No laboratório, a vitamina C continua revelando camadas inesperadas. Ela participa da regulação epigenética, que determina como os genes são expressos. Também influencia a divisão celular e as respostas ao baixo oxigênio. Em muitos experimentos, altas concentrações de vitamina C retardam o crescimento de células cancerígenas e aumentam a sensibilidade a outras terapias. Pesquisadores estão explorando se ela também pode ajudar células imunes a reconhecer tumores. Esses são dias iniciais, e a direção é promissora.

Então, onde isso deixa o legado de Pauling? Ele não estava totalmente correto. Pílulas orais de vitamina C não curam câncer, e grandes ensaios clínicos nunca mostraram que engolir suplementos prolonga a vida de pessoas com doença estabelecida. Ele também exagerou ao recomendar vitamina C para uma ampla gama de condições. Nada disso mudou.

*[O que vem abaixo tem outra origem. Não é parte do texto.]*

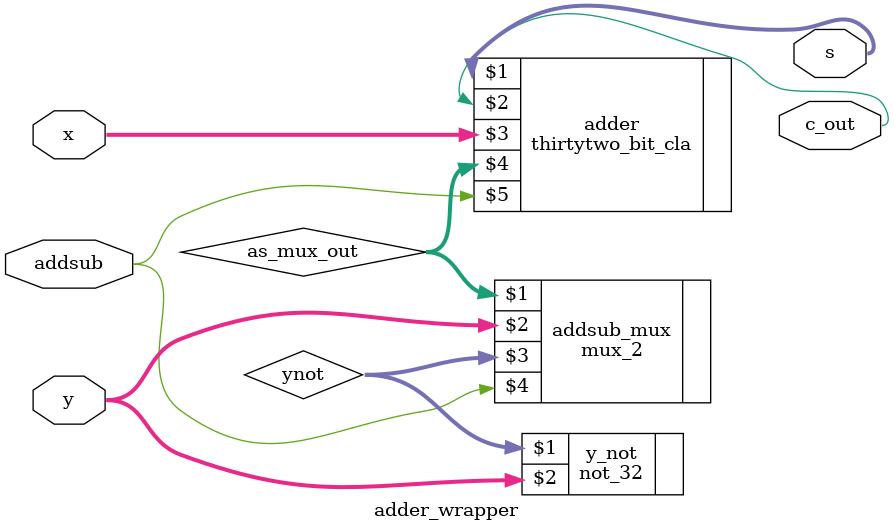
<source format=v>
module adder_wrapper(s, c_out, x, y, addsub);

	input[31:0] x, y;
	input addsub;
	output c_out;
	output[31:0] s;
	wire[31:0] ynot, as_mux_out;
	
	not_32 y_not(ynot, y);
	
	mux_2 addsub_mux(as_mux_out, y, ynot, addsub);
	
	thirtytwo_bit_cla adder(s, c_out, x, as_mux_out, addsub);

endmodule

</source>
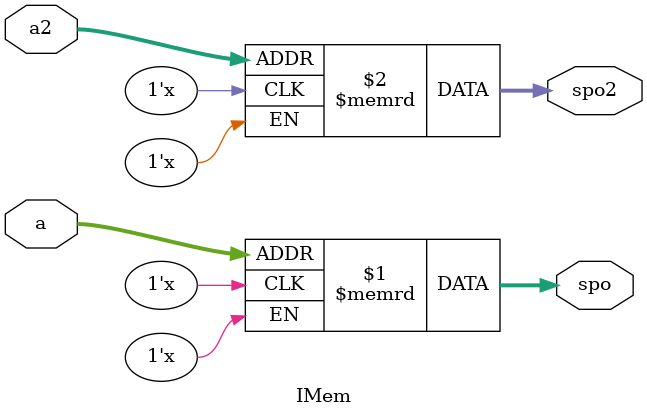
<source format=v>
module IMem (
    input  [11:0] a,
    output [31:0] spo,
    input  [11:0] a2,
    output [31:0] spo2
);
    reg [31:0] IMEM[0:4096];
    // initial begin
        // $readmemh("../riscvprogram/src/graphic/graphic.dat", IMEM);
    // end
    assign spo = IMEM[a];
    assign spo2 = IMEM[a2];
    // assign spo2 = 32'hFFCCEE22;

endmodule
</source>
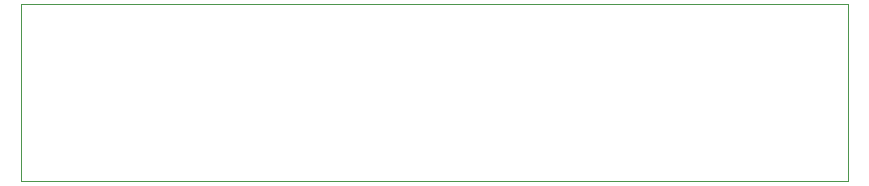
<source format=gbr>
G04 #@! TF.GenerationSoftware,KiCad,Pcbnew,6.0.0-unknown-ea0edab~86~ubuntu18.04.1*
G04 #@! TF.CreationDate,2019-07-07T16:40:55+02:00*
G04 #@! TF.ProjectId,ir-receiver,69722d72-6563-4656-9976-65722e6b6963,rev?*
G04 #@! TF.SameCoordinates,Original*
G04 #@! TF.FileFunction,Profile,NP*
%FSLAX46Y46*%
G04 Gerber Fmt 4.6, Leading zero omitted, Abs format (unit mm)*
G04 Created by KiCad (PCBNEW 6.0.0-unknown-ea0edab~86~ubuntu18.04.1) date 2019-07-07 16:40:55*
%MOMM*%
%LPD*%
G04 APERTURE LIST*
%ADD10C,0.050000*%
G04 APERTURE END LIST*
D10*
X140000000Y-105000000D02*
X140000000Y-120000000D01*
X210000000Y-105000000D02*
X140000000Y-105000000D01*
X210000000Y-120000000D02*
X210000000Y-105000000D01*
X140000000Y-120000000D02*
X210000000Y-120000000D01*
M02*

</source>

Ao mesmo tempo, ele estava em algo genuíno. Ele tinha uma razão para insistir que a dosagem intravenosa se comportaria de forma diferente da oral, muito antes de existir a estrutura científica para explicar o mecanismo. Essa intuição agora recebeu apoio experimental substancial. Vitamina C intravenosa em alta dose não é uma bala mágica. É uma área promissora de estudo que merece ensaios cuidadosos e bem desenhados.

O que ainda falta é o experimento definitivo. Grandes ensaios controlados randomizados com pacientes suficientes para fornecer respostas claras ainda não foram concluídos. Até que sejam, a vitamina C intravenosa deve permanecer dentro dos limites da pesquisa e do cuidado médico supervisionado. Não deve ser vendida como um impulso imunológico em clínicas de bem-estar, e não deve ser vista como substituta do tratamento estabelecido.

A história da vitamina C e câncer está longe de terminar. Ela se entrelaça através de brilhantismo, erro, debate e descoberta científica silenciosa. Pauling pode nunca receber reabilitação total. Sua capacidade de ver um fio de verdade, antes que o resto do mundo pudesse segui-lo, é exatamente o tipo de instinto que a ciência precisa mais.